> _Extract provided_:
──────────────────────────────

I once bought an expensive ($130 Canadian) toy from Japan. I paid for registered mail, I believe. And I didn't have to pay a single penny in taxes or brokerage or ANYTHING at the post office! WOOWOO!

But a day or two earlier, I had bought another toy from a retailer in California, and begged them to ship it regular USPS mail. I think they shipped it priority, because it's insured. I had to pay just under $20 in taxes, but that's still better than paying UPS and FedEx something truly ridiculous.

I'm glad to know I'm not the only person who's been screwed around with import charges. I HATE IMPORT CHARGES!


----------



## CanadaRAM (Jul 24, 2005)

Best answer in this thread... BUY CANADIAN!


----------



## Zeus (May 1, 2005)

I collect watches. The types of fees that you talk about would be welcome on my end. Customs taxes imported watches at 30% (pst/gst/duty/excise) and also assesses things based on crazy CDN retail prices (which are higher than the USA/EU/Asia/etc.). Regardless if you buy at a discount or not. Years ago I could receive high end watches duty free. They simply didn't bother checking. Now, they check everything and even parcels from the USA take 2 to 3 weeks to get here due to customs delays. Moral of the story ... buy CDN whenever possible.

The sad thing is that too often CDN retailers (or wholesalers maybe) take advantage and try to squeeze out extortionist prices on their products. Some of the prices I've seen for RAM and Mac peripherals from out noted Mac vendors in Toronto are really pushing things IMO.

──────────────────────────────

> _Dataset entries_:
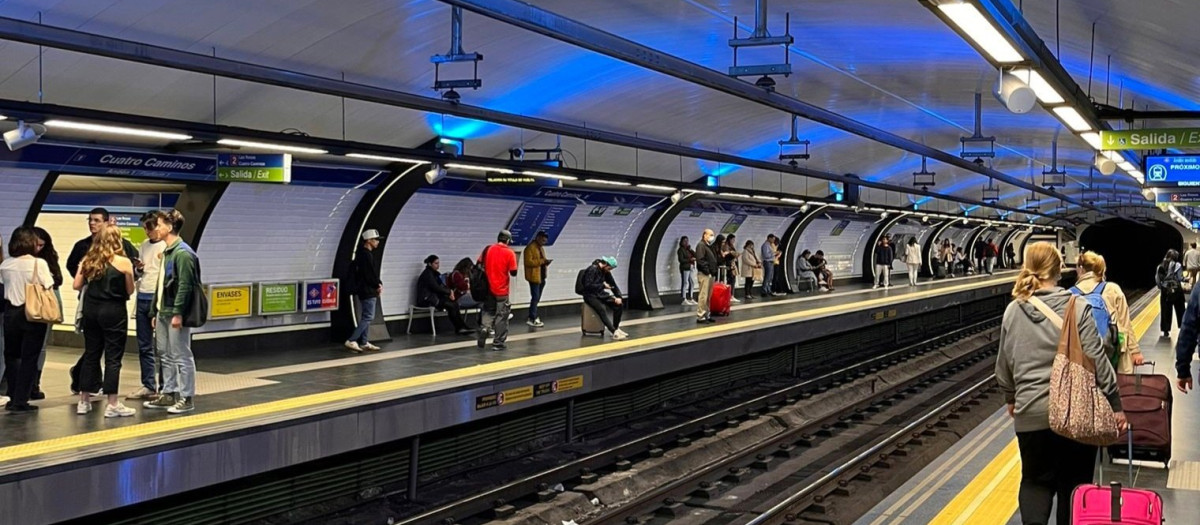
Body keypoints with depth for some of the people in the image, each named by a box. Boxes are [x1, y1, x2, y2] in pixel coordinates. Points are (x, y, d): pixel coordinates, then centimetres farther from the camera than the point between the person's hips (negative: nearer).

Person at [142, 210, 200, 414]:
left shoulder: (183, 253, -14)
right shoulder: (167, 252, 16)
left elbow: (185, 286, -19)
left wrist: (178, 313, -22)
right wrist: (155, 312, 18)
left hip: (175, 313, -10)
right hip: (163, 313, 10)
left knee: (181, 357, -3)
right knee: (166, 356, 14)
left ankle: (187, 398, 2)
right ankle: (168, 394, 22)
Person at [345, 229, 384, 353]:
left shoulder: (366, 253, 14)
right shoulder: (366, 255, -17)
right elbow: (369, 274, -21)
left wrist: (378, 284, 1)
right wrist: (378, 285, -6)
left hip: (367, 290, 10)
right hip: (368, 291, -10)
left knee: (366, 317, 14)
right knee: (368, 317, -9)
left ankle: (364, 343, 18)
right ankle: (351, 341, -12)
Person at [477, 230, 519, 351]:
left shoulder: (488, 249, 0)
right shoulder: (509, 253, -10)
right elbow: (513, 273, -10)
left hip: (488, 288, 3)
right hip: (502, 290, -3)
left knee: (488, 312, 21)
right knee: (501, 316, 7)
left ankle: (484, 328, -6)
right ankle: (498, 343, 9)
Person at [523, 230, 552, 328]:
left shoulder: (541, 248, 18)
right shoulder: (530, 248, -12)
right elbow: (528, 262, -20)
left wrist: (546, 262, 4)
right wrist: (542, 261, -23)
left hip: (541, 277, 9)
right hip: (534, 277, -9)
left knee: (537, 298, 13)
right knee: (535, 298, -9)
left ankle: (533, 317, 20)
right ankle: (533, 319, -7)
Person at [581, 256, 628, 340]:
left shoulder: (606, 272, 8)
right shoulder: (592, 270, -15)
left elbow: (613, 285, 14)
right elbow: (588, 286, -23)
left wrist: (618, 297, -2)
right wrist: (603, 285, -21)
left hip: (600, 294, 8)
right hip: (590, 296, -8)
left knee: (619, 305, -12)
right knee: (602, 309, -35)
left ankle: (616, 328, 0)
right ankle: (614, 332, -39)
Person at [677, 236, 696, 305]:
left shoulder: (688, 249, 18)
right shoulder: (680, 250, -4)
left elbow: (695, 255, 8)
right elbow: (681, 260, -14)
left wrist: (690, 249, -3)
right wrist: (690, 260, -17)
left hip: (691, 268, 8)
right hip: (685, 268, -8)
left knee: (692, 284, 9)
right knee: (685, 283, -9)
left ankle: (690, 299, 18)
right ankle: (684, 300, -8)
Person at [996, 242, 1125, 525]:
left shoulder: (1013, 311, 1)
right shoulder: (1077, 308, -9)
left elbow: (1004, 363, 10)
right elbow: (1097, 361, -10)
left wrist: (1010, 398, 26)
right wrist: (1115, 405, -1)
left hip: (1031, 413, 2)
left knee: (1035, 480, 14)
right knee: (1074, 483, 14)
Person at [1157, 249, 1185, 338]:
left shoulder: (1160, 266, 2)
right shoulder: (1177, 265, -9)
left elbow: (1157, 280, 0)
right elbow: (1180, 278, -11)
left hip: (1165, 291, 2)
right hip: (1176, 291, -2)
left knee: (1166, 312, 8)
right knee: (1180, 311, 13)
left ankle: (1166, 331, 9)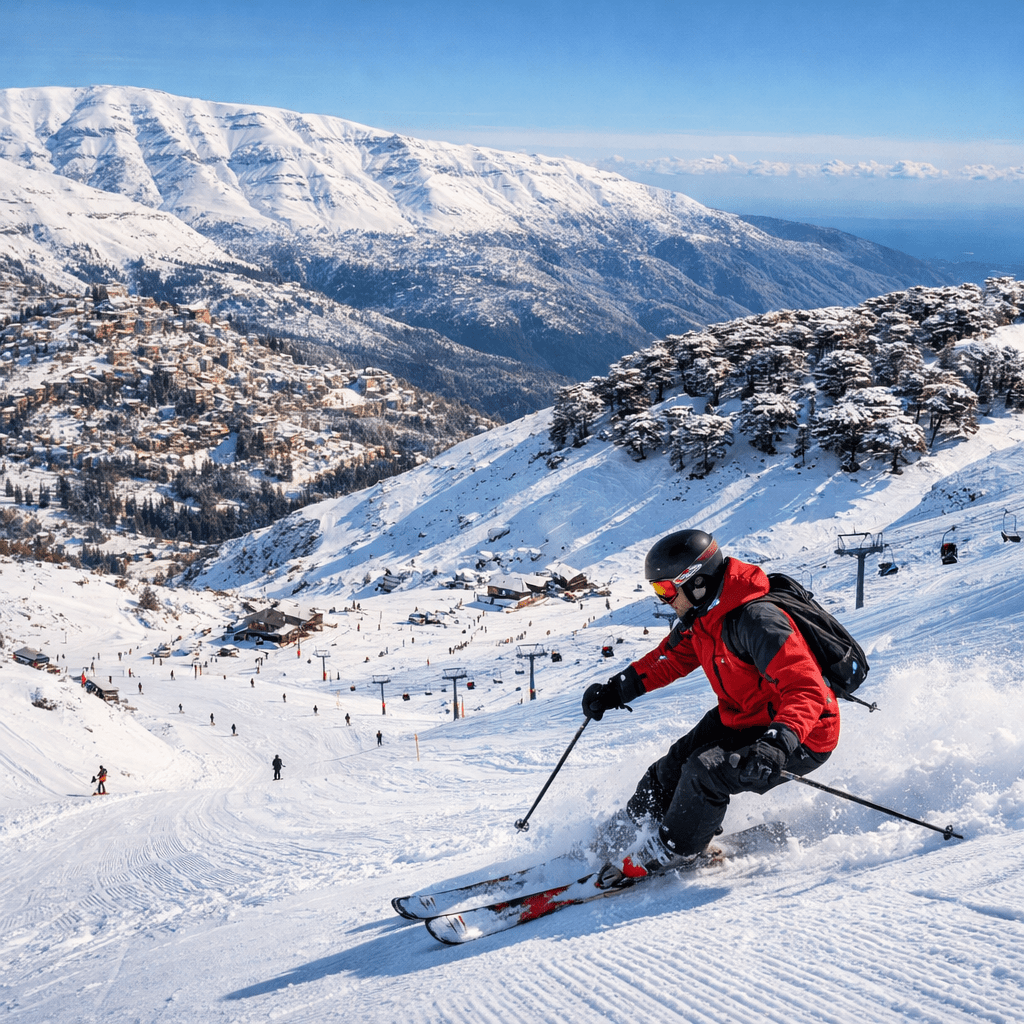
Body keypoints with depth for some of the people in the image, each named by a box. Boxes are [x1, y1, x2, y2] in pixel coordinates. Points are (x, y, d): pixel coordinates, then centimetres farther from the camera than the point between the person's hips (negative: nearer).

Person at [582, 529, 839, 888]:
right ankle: (635, 823, 29)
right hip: (741, 718, 9)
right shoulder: (701, 615, -3)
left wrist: (779, 741, -53)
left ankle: (668, 852, -1)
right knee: (676, 763, 6)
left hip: (801, 738, -9)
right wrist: (617, 688, 8)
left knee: (706, 771, -22)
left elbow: (807, 690, -38)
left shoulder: (756, 622, -32)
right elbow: (669, 658, 16)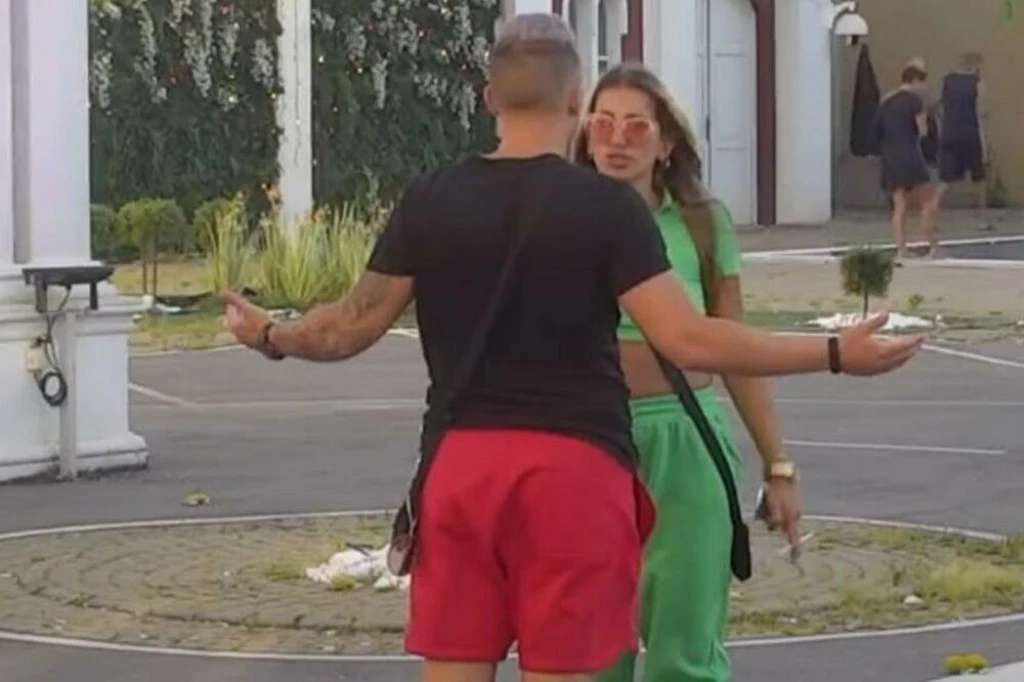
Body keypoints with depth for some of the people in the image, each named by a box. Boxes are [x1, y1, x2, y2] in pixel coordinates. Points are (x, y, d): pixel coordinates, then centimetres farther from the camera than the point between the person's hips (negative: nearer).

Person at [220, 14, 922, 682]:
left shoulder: (429, 200, 3)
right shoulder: (608, 204, -7)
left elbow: (352, 327, 7)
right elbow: (687, 339, -14)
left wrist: (271, 336, 27)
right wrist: (836, 353, -10)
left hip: (459, 462, 3)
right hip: (574, 464, -3)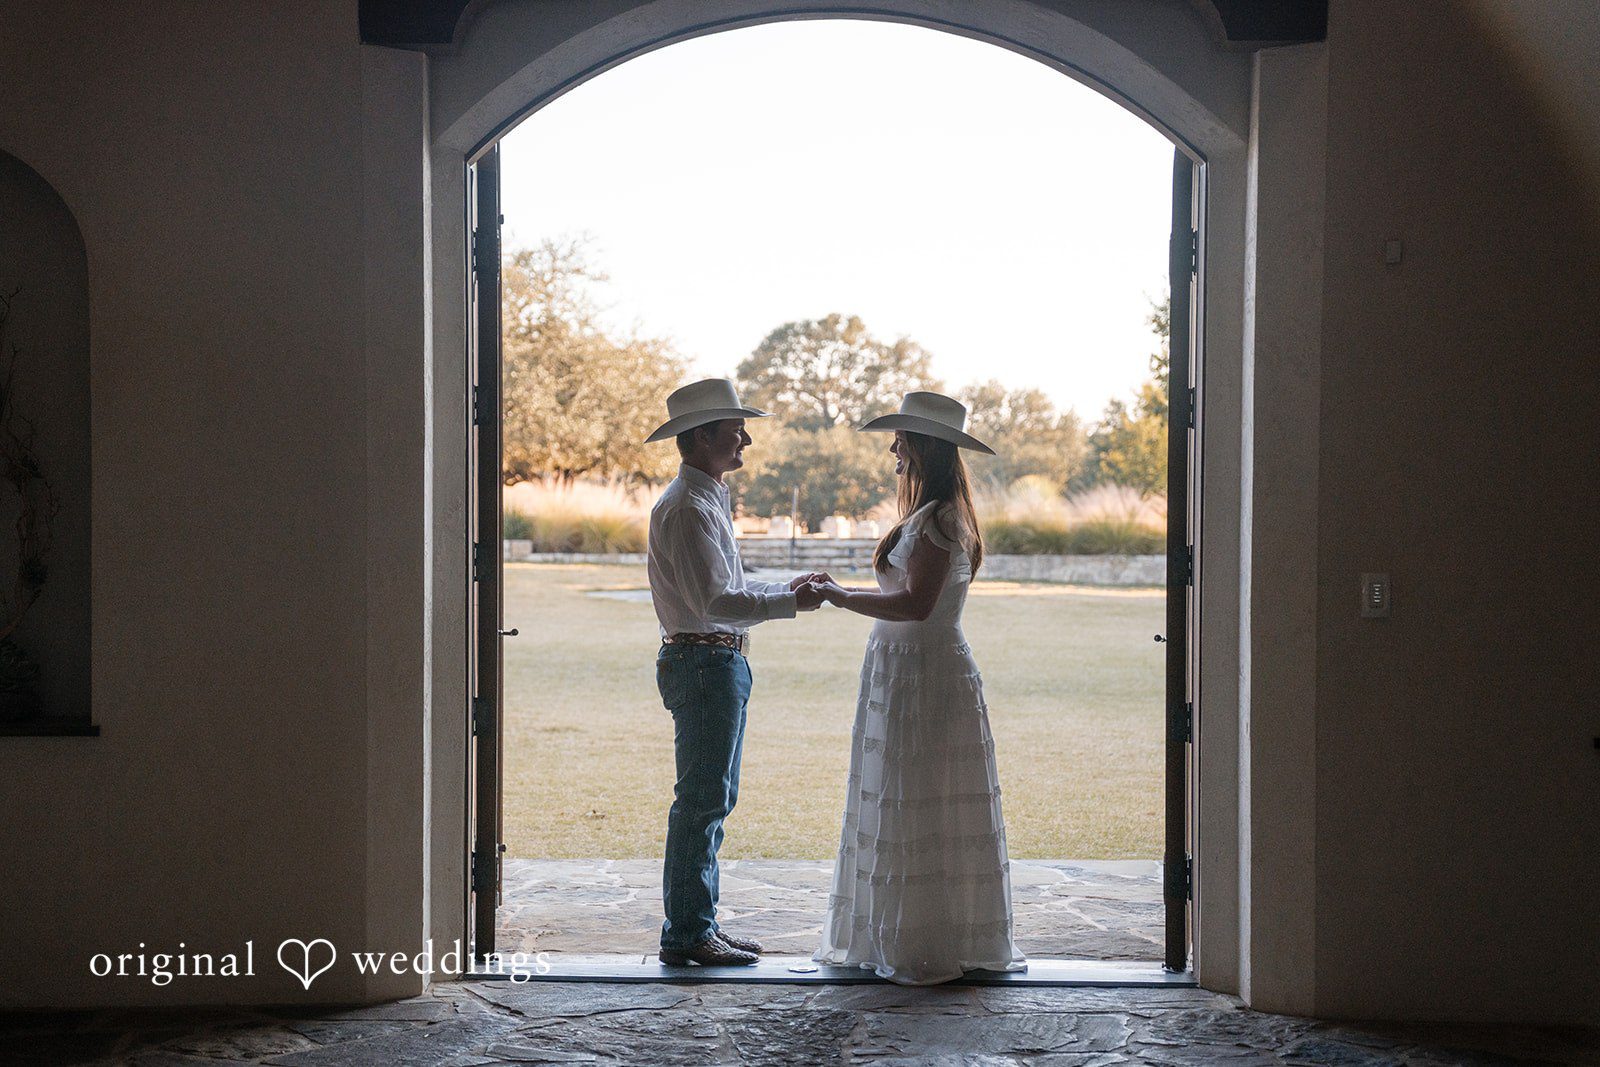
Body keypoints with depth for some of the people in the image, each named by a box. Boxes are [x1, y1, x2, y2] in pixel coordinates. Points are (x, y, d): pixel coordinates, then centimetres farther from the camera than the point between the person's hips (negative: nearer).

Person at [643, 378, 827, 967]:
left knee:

──────────────────────────────

> _Questions on the material_:
- a) In the forum thread on import charges, rewrite the stretch from "I collect watches." through "CDN whenever possible.", swapping "watches" for "cameras".
- b) According to the forum thread on import charges, how long do parcels from the USA now take to arrive because of customs delays?
The data comes from a separate source and has nothing to do with the thread.

> _Answers to the problems_:
- a)
I collect cameras. The types of fees that you talk about would be welcome on my end. Customs taxes imported cameras at 30% (pst/gst/duty/excise) and also assesses things based on crazy CDN retail prices (which are higher than the USA/EU/Asia/etc.). Regardless if you buy at a discount or not. Years ago I could receive high end cameras duty free. They simply didn't bother checking. Now, they check everything and even parcels from the USA take 2 to 3 weeks to get here due to customs delays. Moral of the story ... buy CDN whenever possible.

- b) 2 to 3 weeks.